#### Task requirements
Give the lines of the records as a JSON list of strings, one string per line, starting at the line that contains "pose: elev=44.8 azim=267.3" and ending with the last line of the records. Leave out blank lines and the pictures.

— START Task material —

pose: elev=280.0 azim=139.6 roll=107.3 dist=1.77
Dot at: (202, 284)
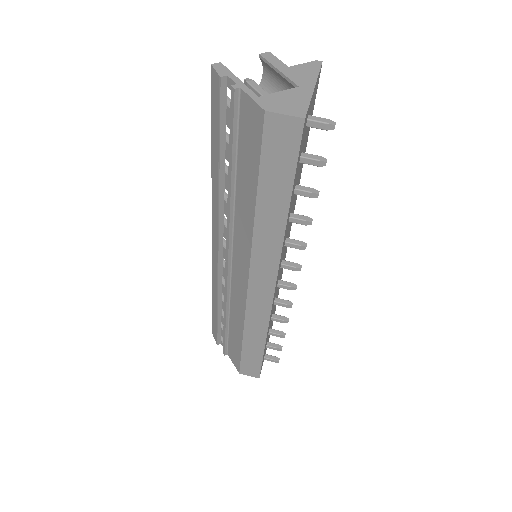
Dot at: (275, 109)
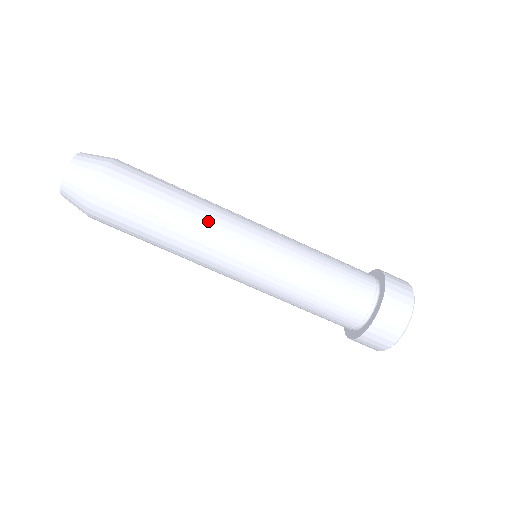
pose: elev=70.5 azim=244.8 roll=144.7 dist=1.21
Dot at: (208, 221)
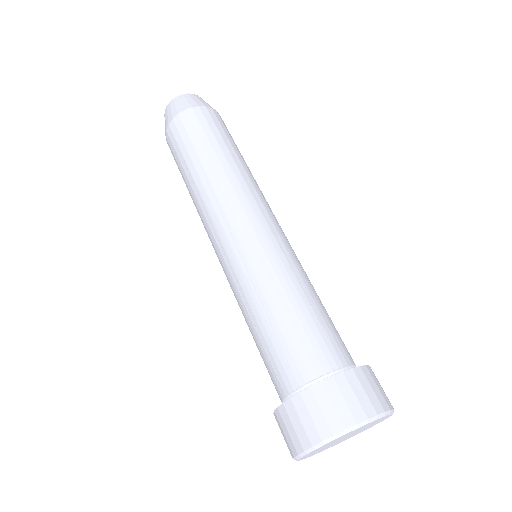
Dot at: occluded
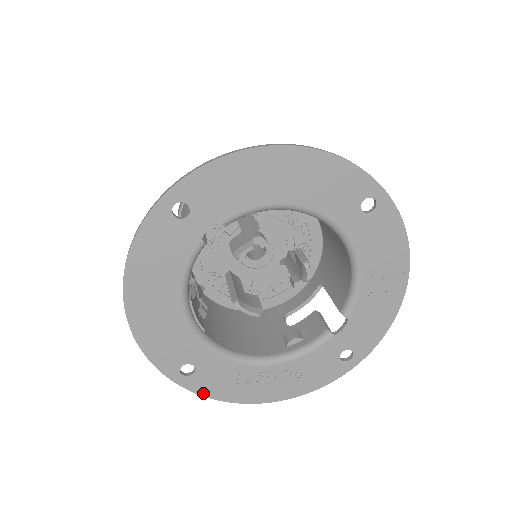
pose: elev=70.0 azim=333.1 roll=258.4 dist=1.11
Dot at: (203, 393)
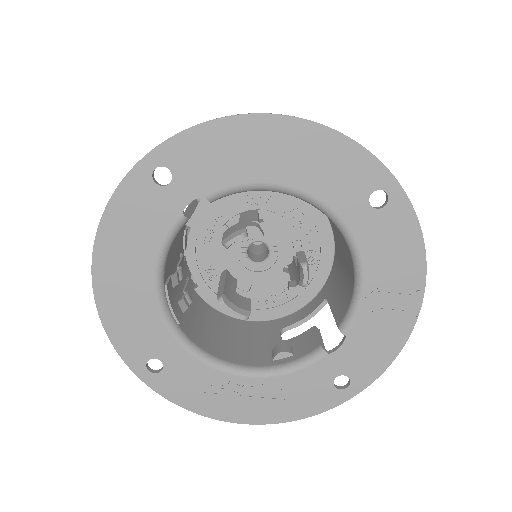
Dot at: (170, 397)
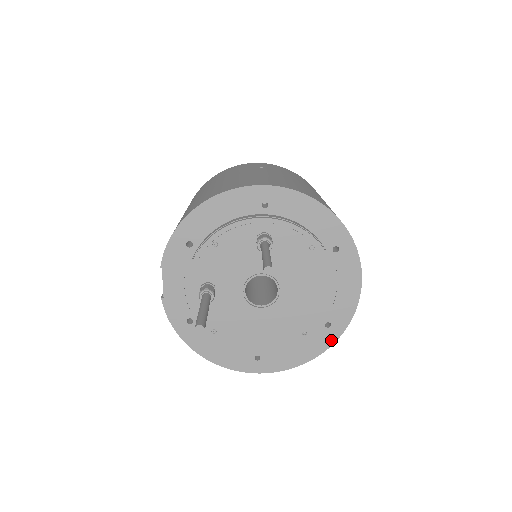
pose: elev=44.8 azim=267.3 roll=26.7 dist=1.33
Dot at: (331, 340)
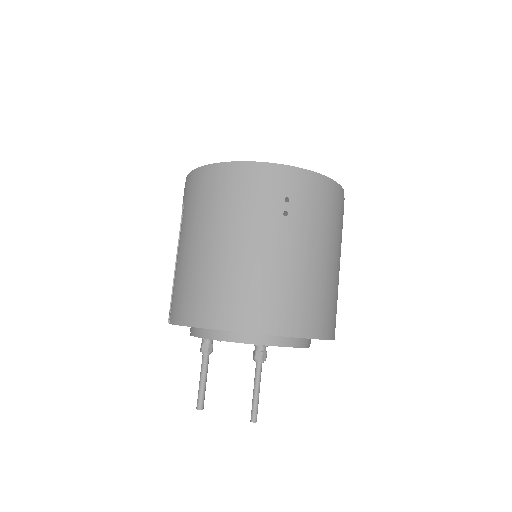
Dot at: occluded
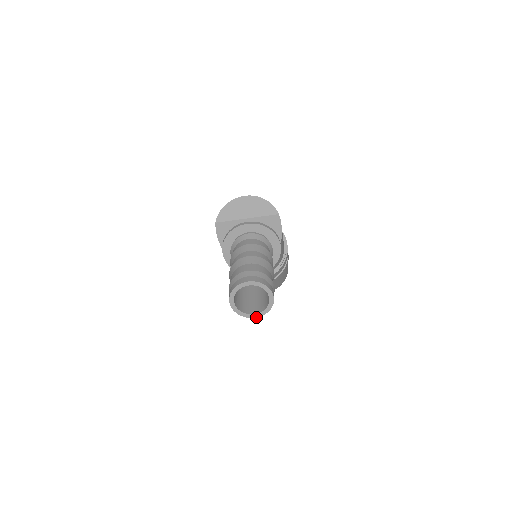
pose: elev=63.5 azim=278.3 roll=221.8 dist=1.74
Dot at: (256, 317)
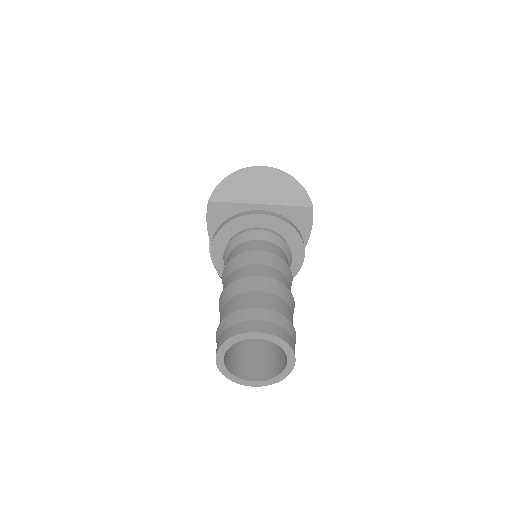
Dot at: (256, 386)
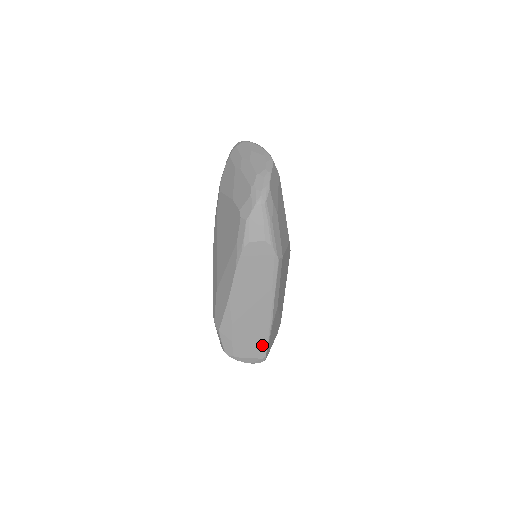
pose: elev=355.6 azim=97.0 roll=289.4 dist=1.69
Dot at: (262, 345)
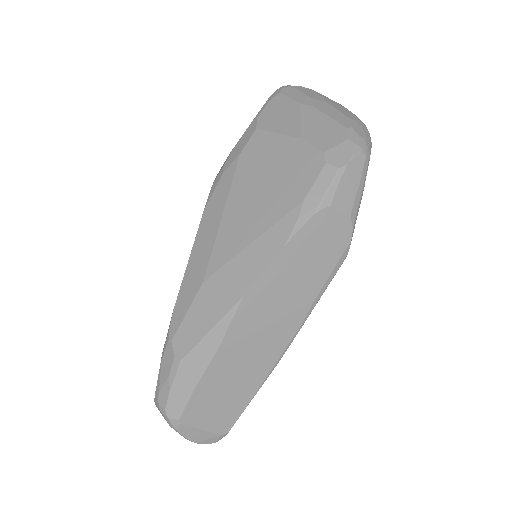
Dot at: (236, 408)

— END Task material —

#### Correct response
[
  "pose: elev=44.8 azim=267.3 roll=26.7 dist=1.33",
  "Dot at: (331, 340)",
  "Dot at: occluded",
  "pose: elev=63.5 azim=278.3 roll=221.8 dist=1.74",
  "Dot at: (256, 317)",
  "Dot at: (256, 386)",
  "pose: elev=355.6 azim=97.0 roll=289.4 dist=1.69",
  "Dot at: (262, 345)",
  "Dot at: (236, 408)"
]